> [AIM OF THE TASK]: From the entries that follow, list every line in which the string "Garaż" appears.

> [SUPPLIED DATA]:
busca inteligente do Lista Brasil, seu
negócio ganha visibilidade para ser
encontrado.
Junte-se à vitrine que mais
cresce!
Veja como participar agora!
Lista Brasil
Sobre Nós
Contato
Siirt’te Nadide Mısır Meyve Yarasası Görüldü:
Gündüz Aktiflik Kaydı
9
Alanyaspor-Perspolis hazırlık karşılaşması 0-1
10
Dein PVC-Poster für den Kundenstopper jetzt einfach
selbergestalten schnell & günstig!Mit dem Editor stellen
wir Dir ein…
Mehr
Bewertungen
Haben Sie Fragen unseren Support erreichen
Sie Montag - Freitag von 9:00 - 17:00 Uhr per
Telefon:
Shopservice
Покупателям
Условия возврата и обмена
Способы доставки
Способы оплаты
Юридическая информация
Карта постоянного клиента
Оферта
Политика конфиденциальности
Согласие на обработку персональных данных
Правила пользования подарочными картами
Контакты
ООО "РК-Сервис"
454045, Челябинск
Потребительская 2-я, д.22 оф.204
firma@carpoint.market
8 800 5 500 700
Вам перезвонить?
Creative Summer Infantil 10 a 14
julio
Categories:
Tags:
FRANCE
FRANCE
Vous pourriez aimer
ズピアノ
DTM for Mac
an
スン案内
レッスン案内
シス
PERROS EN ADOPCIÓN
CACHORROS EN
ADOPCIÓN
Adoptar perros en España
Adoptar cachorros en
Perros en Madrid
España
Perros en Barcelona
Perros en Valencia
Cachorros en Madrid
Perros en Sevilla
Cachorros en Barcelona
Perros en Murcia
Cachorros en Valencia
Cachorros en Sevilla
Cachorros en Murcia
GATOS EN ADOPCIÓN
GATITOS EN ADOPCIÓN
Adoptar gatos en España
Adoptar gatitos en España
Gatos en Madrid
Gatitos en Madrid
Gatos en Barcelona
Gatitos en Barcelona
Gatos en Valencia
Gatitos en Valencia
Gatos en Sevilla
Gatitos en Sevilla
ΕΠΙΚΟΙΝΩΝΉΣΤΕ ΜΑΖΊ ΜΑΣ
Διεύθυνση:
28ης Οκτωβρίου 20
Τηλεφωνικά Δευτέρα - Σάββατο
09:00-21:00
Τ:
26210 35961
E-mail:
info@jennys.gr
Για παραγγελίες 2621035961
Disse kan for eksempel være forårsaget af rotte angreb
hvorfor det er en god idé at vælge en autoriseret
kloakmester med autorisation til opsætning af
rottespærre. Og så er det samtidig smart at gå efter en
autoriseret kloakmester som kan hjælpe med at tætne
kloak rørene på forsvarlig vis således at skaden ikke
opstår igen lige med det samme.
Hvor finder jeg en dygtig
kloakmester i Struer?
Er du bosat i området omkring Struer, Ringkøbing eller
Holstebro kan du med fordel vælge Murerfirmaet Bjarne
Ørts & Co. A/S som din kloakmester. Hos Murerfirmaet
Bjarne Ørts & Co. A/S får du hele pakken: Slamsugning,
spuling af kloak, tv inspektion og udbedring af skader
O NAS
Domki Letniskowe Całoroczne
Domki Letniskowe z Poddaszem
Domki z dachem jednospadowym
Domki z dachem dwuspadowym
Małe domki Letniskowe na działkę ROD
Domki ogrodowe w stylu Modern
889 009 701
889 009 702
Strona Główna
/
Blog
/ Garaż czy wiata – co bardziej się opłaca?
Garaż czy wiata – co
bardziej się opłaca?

> [ANSWER FOR THIS EXERCISE]:
/ Garaż czy wiata – co bardziej się opłaca?
Garaż czy wiata – co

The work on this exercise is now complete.